日本人は先進国の中でもっとも市場メカニズムを信頼していないことが、米調査機関による国際比較調査で明らかになった。一方、日本は先進国の中で突出して貧困率が高く、富の再分配が機能していない国でもある。市場メカニズムを否定していながら、一方では、国家による富の強制配分が行われないという矛盾を抱えている。
米国のピューリサーチセンターによると、主要先進国のうち、市場メカニズムを支持している人の割合がもっとも高かったのはドイツで73%の人が支持していた。2位は米国で70%、3位は英国で65%だった。ここでいう市場メカニズムとは、「一部に富の集中や貧困が発生したとしても、おおむね全員の生活水準を向上させる」という意味である。
米、英、独は、やり方に違いはあるにせよ、基本的に徹底した競争主義の国であり、これらの国々が上位に入るのはごく自然な結果といえるだろう。
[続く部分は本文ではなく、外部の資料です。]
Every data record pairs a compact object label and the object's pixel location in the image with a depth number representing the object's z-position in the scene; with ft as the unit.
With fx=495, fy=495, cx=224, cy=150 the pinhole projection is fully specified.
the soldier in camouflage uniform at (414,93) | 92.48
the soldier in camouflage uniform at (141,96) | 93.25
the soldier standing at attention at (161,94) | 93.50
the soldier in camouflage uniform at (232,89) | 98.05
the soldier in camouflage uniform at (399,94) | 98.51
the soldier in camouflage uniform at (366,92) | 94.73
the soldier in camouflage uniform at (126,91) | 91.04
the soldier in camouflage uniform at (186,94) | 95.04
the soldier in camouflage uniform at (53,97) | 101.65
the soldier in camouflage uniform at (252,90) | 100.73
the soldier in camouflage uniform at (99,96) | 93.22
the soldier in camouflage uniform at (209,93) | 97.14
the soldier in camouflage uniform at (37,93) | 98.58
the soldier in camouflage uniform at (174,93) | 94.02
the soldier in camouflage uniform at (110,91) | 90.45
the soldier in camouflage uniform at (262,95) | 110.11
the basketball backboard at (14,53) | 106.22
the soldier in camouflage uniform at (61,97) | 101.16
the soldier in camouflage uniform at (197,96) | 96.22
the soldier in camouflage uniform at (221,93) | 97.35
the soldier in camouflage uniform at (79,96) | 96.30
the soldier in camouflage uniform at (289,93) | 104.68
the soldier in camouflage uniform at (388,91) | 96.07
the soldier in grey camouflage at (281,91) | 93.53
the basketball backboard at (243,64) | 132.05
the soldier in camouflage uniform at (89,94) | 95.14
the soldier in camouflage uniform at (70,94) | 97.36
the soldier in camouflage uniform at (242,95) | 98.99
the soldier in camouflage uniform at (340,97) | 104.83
一方、日本人で市場メカニズムを支持する人は47%となっており、否定する人の方が上回っている。これは主要先進国の中では突出して低い結果であり、しかも支持が50%を下回ったのは日本だけである。主要国以外の先進国を入れたランキングでは、日本と近い水準に位置しているのは経済的に破たんしているギリシャとスペインしかない。
この結果を見ると、日本人は基本的に市場メカニズムを信用していないようである。では、日本が市場メカニズムによらない国家による富の再分配を積極的に行っているのかというそうではない。日本は世界でもっとも成功した社会主義などといわれた時代もあったが、それはまったくの幻想である。
OECDがまとめた相対的貧困率に関する比較調査によれば、日本の相対的貧困率は15%と、OECD加盟国では最低水準となっている。市場メカニズムに肯定的な英国の貧困率は8.3%、ドイツは11%である。日本は弱肉強食の象徴といわれる米国とほぼ同水準の貧困率なのだ。
社会主義的な政策で知られ、国家による富の強制分配が激しいフランスにおける貧困率はわずか7%である。この結果を見る限り、日本は完全に米国型の弱肉強食社会である。
ピューリサーチセンターの調査では、日本が経済的に繁栄していた時代との比較ができないので、時系列的な変化を追うことができない。
ただ、日本と同レベルで市場メカニズムを信じない国の多くが、ギリシャ、スペイン、アルゼンチンといった経済的に破たんした国であるという現実を考えると、現在の経済的苦境が、市場メカニズムの否定につながっていると考えた方が自然であろう。
ただ、社会主義的な富の再分配は、完全な近代国家でなければ実現できないという現実もある。日本が、穏健な社会主義的政策を掲げる欧州の国々ような近代国家なのかと問われれば、それを疑問視する声が出てくるかもしれない。
いずれにせよ、国民が希望することと、現実との間に乖離があることは望ましくない。市場メカニズムを重視することで問題解決を図るのか、共同体社会を脱して近代国家型の再配分を実施すべきなのか、幅広い議論が必要だろう。